In: Economics
What happens to consumer surplus when a tax is implemented in the market? Be sure to explain fully.
Consumer and Taxation are the two major focal point in deciding the fate and future of any Economy.
Consumer surplus is generally defined as difference between the actual price paid by consumer and the price he is willing to pay for given good or service.
Tax Law compliance, Tax Implantation and Tax revenue reflect the growth and development of any market. And at the time taxation pattern in the market also impacts the consumer’s purchasing power, consumer satisfaction and consumer Surplus, which are the factors driving the production, distribution and consumption in the market.
Consumer surplus and Taxation together majorly impact the market through change in following.
a.Demand and supply .
b.Fiscal and Monetary policy .
It is far from possible to predict the persistent trend of consumer surplus due to tax implementation but there can be possible three scenarios from the general understanding of impact of taxation On consumer surplus in market.
1.REDUCTION IN CONSUMER SURPLUS.
When a new tax is bought in market it not only impacts the economic sentiments but also social sentiments of different market players. From Procurers to consumer. Impacting each knot in demand and supply thread. Majorly when cost of the product increases it generally leads to lower consumer surplus. Following can be reasons of reduction in consumer surplus.
a) increases in tax compliance cost leading to increased cost of production.

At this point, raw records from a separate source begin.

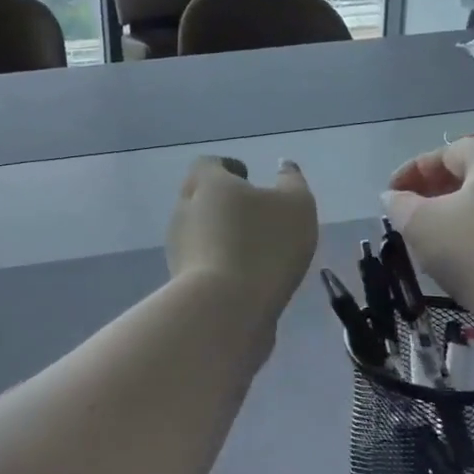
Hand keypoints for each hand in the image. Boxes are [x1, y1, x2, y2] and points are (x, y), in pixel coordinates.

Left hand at [167, 157, 317, 320]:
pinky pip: (201, 259)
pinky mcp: (180, 278)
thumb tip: (284, 166)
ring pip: (199, 229)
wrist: (225, 309)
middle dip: (222, 199)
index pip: (209, 164)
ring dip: (220, 231)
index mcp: (207, 183)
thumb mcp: (295, 207)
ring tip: (251, 244)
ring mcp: (178, 246)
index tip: (247, 176)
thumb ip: (292, 182)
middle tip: (251, 209)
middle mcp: (184, 209)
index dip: (228, 167)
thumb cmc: (264, 246)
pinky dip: (218, 259)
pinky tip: (242, 272)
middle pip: (199, 195)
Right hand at [383, 138, 473, 311]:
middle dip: (432, 189)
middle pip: (469, 173)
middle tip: (406, 212)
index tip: (389, 194)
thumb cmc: (473, 251)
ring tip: (426, 234)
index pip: (447, 151)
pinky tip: (454, 252)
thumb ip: (399, 204)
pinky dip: (473, 228)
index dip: (412, 169)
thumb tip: (393, 196)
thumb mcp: (420, 223)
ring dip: (451, 211)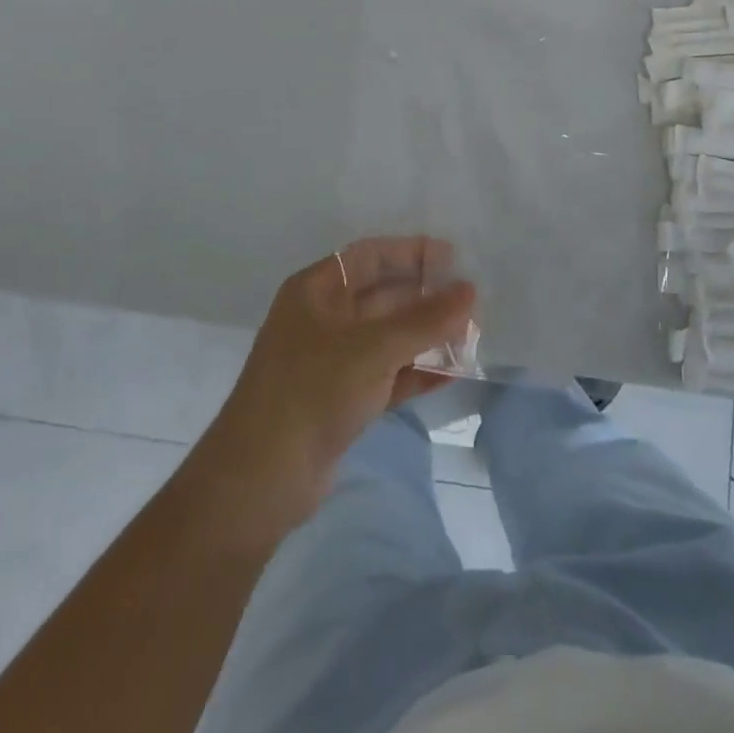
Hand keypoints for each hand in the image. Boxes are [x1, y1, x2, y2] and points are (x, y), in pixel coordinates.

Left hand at [193, 238, 475, 543]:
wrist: (261, 479)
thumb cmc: (313, 390)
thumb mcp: (374, 348)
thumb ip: (426, 319)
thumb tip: (471, 290)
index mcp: (316, 290)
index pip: (370, 256)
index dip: (412, 253)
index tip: (455, 259)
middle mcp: (323, 318)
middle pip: (383, 296)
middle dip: (427, 298)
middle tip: (473, 302)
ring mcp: (332, 361)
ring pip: (388, 338)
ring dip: (427, 336)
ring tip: (472, 337)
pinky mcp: (342, 400)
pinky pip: (388, 375)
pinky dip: (417, 372)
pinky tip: (454, 372)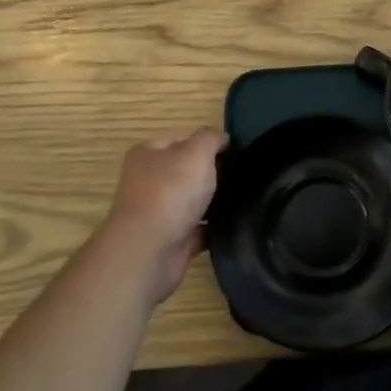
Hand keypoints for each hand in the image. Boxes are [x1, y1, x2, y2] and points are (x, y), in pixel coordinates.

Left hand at [100, 128, 225, 305]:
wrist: (149, 252)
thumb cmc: (171, 191)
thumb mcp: (197, 151)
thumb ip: (211, 138)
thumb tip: (222, 139)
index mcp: (148, 154)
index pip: (180, 139)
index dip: (206, 142)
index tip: (233, 151)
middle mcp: (148, 181)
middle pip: (186, 171)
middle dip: (212, 173)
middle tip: (240, 175)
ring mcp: (157, 213)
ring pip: (192, 201)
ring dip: (213, 202)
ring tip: (242, 198)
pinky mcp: (169, 240)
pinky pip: (198, 230)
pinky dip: (213, 228)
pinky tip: (233, 223)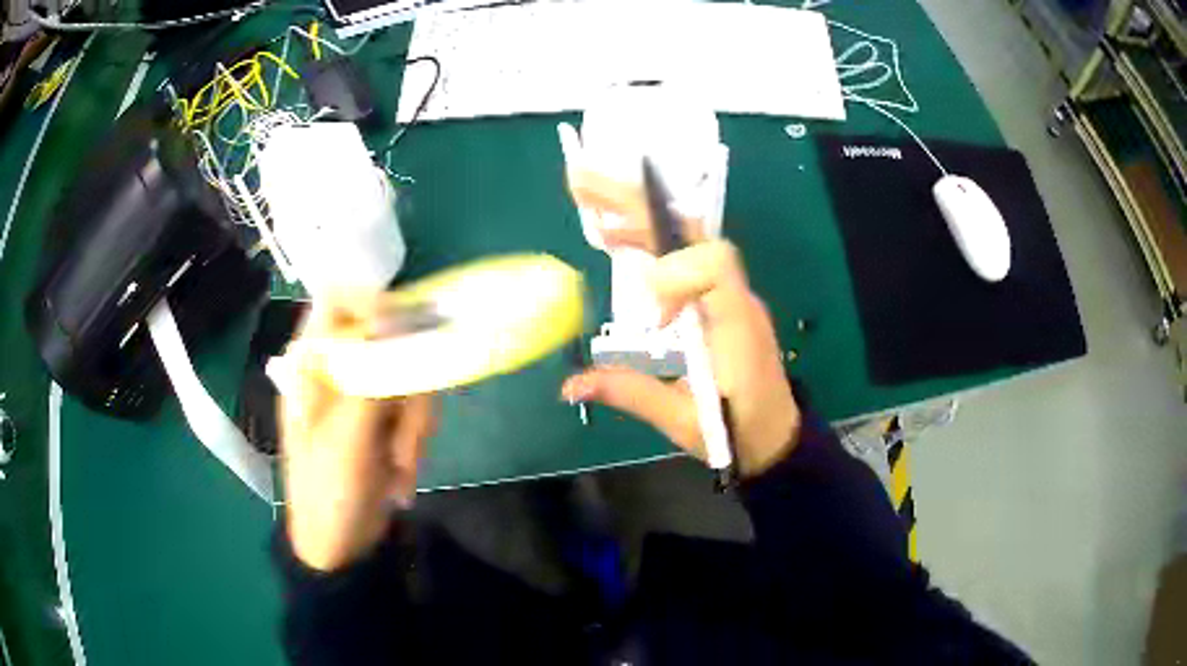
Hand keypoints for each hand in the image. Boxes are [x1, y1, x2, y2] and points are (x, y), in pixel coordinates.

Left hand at [279, 294, 437, 570]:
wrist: (340, 545)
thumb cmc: (328, 490)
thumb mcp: (348, 437)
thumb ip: (371, 377)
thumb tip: (394, 320)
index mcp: (311, 366)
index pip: (336, 302)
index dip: (370, 303)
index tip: (403, 332)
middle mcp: (337, 370)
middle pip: (387, 342)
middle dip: (407, 394)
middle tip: (407, 440)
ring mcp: (362, 394)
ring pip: (409, 377)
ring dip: (414, 427)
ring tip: (402, 469)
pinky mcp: (383, 419)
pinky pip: (414, 408)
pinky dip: (415, 441)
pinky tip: (402, 475)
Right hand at [562, 171, 800, 477]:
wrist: (775, 434)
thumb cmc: (739, 430)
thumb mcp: (684, 420)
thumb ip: (631, 393)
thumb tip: (570, 384)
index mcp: (736, 325)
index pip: (716, 265)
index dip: (676, 271)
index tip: (652, 314)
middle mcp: (735, 296)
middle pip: (692, 232)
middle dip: (637, 204)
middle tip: (583, 182)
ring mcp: (728, 292)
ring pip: (686, 237)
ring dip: (638, 215)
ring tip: (588, 200)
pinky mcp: (717, 296)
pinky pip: (684, 256)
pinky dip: (648, 242)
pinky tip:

b) decrease in imports due to high Tariffs leading to lower supply of goods and services .
c) Price discrimination tactics for price setting .

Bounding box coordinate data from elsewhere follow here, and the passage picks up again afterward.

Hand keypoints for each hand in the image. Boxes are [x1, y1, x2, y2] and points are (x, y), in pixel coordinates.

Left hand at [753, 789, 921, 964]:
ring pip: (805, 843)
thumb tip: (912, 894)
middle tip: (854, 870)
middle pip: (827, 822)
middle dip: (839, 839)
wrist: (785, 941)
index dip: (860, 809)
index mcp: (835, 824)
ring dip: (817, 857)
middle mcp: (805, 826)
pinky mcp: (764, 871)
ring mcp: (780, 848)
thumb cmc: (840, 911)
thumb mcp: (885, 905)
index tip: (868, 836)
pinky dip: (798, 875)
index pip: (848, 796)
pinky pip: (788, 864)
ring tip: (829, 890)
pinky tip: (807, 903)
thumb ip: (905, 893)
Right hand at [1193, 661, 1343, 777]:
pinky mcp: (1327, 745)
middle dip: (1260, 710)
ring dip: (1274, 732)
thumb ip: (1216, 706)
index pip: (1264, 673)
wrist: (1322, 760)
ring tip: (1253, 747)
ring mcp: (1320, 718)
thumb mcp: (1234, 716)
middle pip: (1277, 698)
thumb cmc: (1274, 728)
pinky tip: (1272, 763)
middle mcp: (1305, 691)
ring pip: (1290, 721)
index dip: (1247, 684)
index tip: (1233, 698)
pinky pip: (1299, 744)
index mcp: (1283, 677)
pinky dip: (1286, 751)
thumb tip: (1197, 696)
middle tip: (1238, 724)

d) Monopolies may increase the price so as to profit them from current market pressures .
2.INCRESE IN CONSUMER SURPLUS.
Generally when new tax regime replace old taxation patters , it on larger side always comes with ease of doing business. Makings compliance simple , absorbable tariffs and less dependent on government assistance. Following can be reasons of increase in consumer surplus.

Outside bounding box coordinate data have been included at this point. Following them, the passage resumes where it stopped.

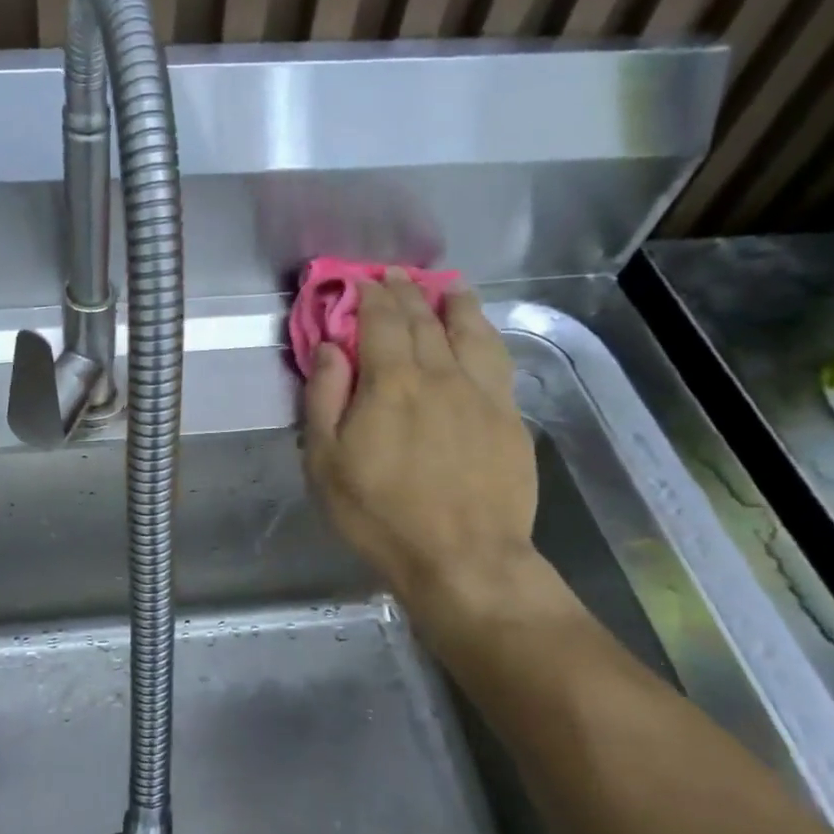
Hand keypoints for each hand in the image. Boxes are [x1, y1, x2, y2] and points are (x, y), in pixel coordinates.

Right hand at [303, 273, 536, 600]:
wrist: (462, 557)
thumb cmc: (379, 513)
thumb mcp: (326, 462)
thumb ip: (324, 398)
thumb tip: (329, 347)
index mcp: (392, 382)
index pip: (381, 321)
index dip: (370, 296)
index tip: (361, 280)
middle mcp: (441, 374)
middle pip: (425, 319)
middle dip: (407, 292)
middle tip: (396, 276)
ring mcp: (482, 394)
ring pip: (471, 331)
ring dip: (456, 303)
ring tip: (448, 286)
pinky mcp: (509, 417)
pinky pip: (498, 360)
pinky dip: (485, 335)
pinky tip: (481, 334)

a) Lower / reduction in tax compliance , giving market players a upper hand in demand and supply management.
b) If tariffs are cut more open completion among domestic sand foreign player hence profiting consumer.
c) Simple taxation results in higher Tax revenue to government hence more strategic approaches towards progressive taxation resulting in lower burden on tax payers .
d) Savings in production cost may result in higher investments in technology of production hence giving better product and service to consumer .
3.NEUTRALITY IN CONSUMER SURPLUS.
Where the economies are advance with more stable government regimes the New or Replaced taxation mostly does not comes with high turbulence in market .Following can be reasons of neutrality in consumer surplus.
a) Demand are supply are predictable due to stable demography.
b) Stable political regimes hence uniformity in taxation patters .
c) More independent production lesser state interference.
d) Technological advancement leads to price management with quality assured.
Hence the Production , distribution, taxation, consumption and governments together influence consumer surplus.